Thermal Food Processing

pH-Assisted Thermal Processing 571
Apart from the free proton concentration itself (that is, the pH value), microorganisms
are affected by the concentration of nondissociated weak acid, which is
also dependent on the pH value. It has been shown that both the ionized and the
nonionized forms of an organic acid can contribute to its inhibitory effect,
although the undissociated form is generally more inhibitory. 19
Some weak acids (acetic and lactic acids, for example) are lipophilic in their
undissociated form and pass readily through the plasma membrane, entering the
bacterial cell. In the cytoplasm at a pH of approximately 7, the acid molecules
dissociate, releasing protons that cannot pass across the lipid bilayer (only by active
transport) and accumulate in the cytoplasm, thus lowering the internal pH. 5 Acidified
cytoplasm in turn inhibits metabolism and consequently growth. Moreover, the dissociated
form of these acids may have inhibitory effects for the cell at high concentrations.
Other weak acids do not pass through the bacterial membrane, and hence
do not acidify the cytoplasm, or as proposed for, sorbic acid 20 could act as membraneactive
compounds. The mechanism for strong acids, such as hydrochloric or phosphoric,
is to decrease considerably the external pH, providing a high environmental
concentration of protons that determines the acidification of the cytoplasm of the cell.
Some acids are very effective inhibitors of microbial growth and are intentionally
added to many foods as preservatives. This is the case of benzoic and
sorbic acids. 16 Others, such as acetic, fumaric, propionic, or lactic, simply prevent
or delay the growth of pathogenic and spoilage bacteria. 16
Hsiao and Siebert, 21 after studying 11 physical and chemical properties of
17 organic acids commonly found in food systems, attributed the differences in
their inhibitory effect to fundamental properties of them, including polar groups,
number of double bonds, molecular size, and solubility in nonpolar solvents.
However, these same authors found different patterns of acid resistance when
studying the effects of the same acids on six test bacteria. This could mean that
although the effect of different acids can be predictable for some known bacterial
species (in function of their molecular properties), the susceptibility of a new
bacteria should have to be investigated before any conjecture can be established.

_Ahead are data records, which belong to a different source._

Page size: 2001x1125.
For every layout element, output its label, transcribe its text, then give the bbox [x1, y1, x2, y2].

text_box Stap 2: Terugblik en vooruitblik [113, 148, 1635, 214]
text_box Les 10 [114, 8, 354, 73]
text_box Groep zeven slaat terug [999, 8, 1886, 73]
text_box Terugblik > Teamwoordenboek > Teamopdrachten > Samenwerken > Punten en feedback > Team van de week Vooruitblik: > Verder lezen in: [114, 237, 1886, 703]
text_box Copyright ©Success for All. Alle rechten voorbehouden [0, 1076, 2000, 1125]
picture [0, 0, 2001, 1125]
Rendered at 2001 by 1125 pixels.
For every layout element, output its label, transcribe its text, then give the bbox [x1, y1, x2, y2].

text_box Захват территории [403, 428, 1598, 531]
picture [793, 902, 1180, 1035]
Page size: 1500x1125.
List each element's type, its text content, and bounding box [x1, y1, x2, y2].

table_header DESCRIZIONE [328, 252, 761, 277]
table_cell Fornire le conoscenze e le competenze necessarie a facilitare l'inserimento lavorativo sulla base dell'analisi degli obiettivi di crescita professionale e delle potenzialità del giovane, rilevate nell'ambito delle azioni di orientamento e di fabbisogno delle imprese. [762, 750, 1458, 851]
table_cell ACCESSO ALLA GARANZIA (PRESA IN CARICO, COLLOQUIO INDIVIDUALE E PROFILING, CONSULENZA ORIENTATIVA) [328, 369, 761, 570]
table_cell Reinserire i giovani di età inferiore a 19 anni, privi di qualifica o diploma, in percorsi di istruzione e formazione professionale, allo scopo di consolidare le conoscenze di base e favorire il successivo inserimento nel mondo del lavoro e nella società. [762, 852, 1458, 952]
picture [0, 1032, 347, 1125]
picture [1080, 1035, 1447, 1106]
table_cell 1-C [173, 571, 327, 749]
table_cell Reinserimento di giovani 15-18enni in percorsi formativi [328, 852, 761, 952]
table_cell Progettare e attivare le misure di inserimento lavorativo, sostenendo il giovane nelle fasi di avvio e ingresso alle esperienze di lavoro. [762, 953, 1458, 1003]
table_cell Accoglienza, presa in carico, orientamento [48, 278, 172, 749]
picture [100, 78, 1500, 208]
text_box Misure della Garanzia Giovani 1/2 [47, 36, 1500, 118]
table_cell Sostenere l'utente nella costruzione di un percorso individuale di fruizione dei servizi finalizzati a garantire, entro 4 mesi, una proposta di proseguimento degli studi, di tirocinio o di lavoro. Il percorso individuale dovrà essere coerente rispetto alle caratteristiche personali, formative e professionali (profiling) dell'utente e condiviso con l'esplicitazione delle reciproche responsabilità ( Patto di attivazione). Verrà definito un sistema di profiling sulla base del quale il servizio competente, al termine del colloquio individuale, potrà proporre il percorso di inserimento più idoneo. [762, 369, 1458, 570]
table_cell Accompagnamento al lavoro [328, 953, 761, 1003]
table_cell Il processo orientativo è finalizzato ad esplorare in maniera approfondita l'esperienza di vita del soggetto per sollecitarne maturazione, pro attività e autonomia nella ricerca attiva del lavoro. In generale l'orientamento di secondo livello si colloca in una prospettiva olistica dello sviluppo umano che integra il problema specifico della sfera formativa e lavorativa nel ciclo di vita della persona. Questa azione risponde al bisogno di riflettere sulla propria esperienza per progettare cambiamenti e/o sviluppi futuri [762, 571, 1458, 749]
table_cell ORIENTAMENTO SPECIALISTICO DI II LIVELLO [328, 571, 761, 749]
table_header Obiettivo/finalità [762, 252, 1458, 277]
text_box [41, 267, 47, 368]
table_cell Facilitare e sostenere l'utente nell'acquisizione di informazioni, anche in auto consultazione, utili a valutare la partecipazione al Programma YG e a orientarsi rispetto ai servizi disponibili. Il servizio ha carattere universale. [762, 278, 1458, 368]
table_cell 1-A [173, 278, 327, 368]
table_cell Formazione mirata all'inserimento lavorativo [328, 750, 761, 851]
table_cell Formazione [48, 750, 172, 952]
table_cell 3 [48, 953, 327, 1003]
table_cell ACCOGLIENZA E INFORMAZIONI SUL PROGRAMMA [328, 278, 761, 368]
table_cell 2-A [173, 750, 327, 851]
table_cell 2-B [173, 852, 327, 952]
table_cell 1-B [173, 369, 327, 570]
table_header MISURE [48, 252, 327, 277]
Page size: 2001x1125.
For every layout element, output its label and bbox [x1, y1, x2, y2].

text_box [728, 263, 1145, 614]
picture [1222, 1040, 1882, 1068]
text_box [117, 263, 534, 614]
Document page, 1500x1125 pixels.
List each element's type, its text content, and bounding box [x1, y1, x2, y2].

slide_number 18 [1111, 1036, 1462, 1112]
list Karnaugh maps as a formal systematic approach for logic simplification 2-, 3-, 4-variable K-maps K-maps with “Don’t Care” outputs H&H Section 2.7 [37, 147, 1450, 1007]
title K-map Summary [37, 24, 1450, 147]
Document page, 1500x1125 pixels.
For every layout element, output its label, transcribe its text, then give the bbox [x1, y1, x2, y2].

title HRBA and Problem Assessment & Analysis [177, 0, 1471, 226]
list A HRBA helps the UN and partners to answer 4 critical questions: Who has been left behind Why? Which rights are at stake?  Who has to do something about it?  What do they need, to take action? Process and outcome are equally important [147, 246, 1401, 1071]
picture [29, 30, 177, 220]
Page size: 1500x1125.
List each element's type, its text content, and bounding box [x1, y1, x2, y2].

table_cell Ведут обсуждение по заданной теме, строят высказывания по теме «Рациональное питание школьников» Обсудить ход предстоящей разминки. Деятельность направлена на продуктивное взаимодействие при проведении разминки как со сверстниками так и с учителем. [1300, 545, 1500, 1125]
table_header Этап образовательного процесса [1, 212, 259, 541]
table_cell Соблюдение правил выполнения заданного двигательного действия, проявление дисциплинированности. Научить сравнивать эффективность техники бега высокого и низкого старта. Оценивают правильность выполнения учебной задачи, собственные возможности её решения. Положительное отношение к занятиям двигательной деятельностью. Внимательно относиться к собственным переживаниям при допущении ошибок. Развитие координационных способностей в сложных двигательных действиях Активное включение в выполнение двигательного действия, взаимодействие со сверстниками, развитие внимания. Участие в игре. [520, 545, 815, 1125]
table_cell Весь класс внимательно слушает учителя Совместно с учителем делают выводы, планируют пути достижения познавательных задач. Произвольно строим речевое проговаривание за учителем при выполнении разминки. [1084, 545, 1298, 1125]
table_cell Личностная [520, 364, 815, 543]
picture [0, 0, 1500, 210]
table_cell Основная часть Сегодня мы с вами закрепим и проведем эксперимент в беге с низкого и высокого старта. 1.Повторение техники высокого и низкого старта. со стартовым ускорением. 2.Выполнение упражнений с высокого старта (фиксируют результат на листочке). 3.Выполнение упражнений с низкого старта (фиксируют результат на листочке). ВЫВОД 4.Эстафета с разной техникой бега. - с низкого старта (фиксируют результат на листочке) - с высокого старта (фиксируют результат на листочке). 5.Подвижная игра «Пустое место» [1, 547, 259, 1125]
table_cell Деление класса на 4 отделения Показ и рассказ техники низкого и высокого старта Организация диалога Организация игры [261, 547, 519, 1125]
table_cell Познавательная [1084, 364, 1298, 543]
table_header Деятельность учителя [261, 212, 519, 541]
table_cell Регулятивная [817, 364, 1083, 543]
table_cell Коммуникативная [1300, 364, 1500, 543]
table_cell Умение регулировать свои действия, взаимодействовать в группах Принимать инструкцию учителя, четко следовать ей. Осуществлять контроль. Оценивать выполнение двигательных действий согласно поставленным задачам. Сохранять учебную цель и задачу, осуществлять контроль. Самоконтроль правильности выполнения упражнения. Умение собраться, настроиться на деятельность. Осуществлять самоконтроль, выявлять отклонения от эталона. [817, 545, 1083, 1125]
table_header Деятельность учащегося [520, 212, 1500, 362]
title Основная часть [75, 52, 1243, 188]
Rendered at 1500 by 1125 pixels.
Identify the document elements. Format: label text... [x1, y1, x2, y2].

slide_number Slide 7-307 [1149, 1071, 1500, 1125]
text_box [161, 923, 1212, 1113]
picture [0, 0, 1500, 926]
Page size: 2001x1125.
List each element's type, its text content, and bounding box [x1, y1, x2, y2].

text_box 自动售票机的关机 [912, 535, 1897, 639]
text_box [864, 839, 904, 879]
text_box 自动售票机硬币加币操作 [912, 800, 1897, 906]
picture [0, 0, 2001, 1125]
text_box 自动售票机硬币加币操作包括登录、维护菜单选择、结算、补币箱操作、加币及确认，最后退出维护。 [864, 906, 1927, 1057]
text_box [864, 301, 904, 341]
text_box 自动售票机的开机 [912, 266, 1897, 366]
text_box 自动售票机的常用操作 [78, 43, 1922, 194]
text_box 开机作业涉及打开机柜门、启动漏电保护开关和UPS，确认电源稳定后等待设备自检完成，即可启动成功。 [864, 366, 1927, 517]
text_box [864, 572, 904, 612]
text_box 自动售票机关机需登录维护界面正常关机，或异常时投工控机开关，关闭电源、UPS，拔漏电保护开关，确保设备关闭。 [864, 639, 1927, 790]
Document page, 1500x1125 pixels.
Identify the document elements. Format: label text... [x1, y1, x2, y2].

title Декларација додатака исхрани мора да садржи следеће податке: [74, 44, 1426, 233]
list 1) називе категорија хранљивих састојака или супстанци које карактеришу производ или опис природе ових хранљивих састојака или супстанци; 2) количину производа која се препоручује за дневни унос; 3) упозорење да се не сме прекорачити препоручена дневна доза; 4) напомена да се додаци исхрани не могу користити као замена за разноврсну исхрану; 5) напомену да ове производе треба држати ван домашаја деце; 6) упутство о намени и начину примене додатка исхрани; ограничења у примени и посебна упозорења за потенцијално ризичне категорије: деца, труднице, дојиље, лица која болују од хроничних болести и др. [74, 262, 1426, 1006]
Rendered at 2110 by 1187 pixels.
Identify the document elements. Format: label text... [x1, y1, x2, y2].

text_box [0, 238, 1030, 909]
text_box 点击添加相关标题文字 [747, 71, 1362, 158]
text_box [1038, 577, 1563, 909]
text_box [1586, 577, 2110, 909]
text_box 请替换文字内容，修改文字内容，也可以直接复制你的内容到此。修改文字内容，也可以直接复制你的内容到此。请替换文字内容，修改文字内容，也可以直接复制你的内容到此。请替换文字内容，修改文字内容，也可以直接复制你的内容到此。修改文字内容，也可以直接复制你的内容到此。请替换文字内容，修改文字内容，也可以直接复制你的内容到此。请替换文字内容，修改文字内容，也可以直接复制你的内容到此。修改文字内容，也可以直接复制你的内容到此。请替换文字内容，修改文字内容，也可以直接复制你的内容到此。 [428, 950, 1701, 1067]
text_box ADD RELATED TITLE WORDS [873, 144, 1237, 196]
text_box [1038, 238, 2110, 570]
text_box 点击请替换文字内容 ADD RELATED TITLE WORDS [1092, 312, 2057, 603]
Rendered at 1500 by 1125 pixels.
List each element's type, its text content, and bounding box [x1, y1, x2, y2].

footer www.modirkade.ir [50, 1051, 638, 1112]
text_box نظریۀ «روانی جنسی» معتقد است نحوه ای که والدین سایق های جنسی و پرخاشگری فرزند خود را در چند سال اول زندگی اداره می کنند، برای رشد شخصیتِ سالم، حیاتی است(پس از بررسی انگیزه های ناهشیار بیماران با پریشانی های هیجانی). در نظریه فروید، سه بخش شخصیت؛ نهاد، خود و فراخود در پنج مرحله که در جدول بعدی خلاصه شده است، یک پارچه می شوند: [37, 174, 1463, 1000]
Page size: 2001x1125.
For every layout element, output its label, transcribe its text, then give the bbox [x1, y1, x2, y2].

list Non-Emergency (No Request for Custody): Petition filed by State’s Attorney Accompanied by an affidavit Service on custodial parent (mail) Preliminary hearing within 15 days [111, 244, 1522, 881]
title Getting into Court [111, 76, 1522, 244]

Still, acetic followed by lactic acids are commonly found as the most inhibitory
acids for many bacteria, 15,22–24 and this could be related to their low molecular
weight and high dissociation constant (pK a) values. Probably, these are the most
important properties of weak acids, 25 because they determine the capability of
acids to enter bacterial cells in an undissociated form. Acids are only able to enter
the cell when they are in the undissociated form. Once inside the cell, they can
dissociate and play their roles inside. 26 The amount of undissociated acid present
in a system depends on its pH, the pK a of the acid, and its concentration. At a
given pH value, acids with the higher pK a would show the higher proportion
of undissociated acid. 25 When an acid has several acid groups, the values of
pK a1 …pK an are the dissociation constants of the protons and the value pK a1 (the
lowest pK a value) corresponds to the first proton, that is, to the balance of undissociated
(the form in which the acid may enter the cell)/dissociated acid. Acids
with a higher pK a1 value, such as acetic or lactic, would have higher proportions
of the undissociated molecule at higher pH values, hence being more effective.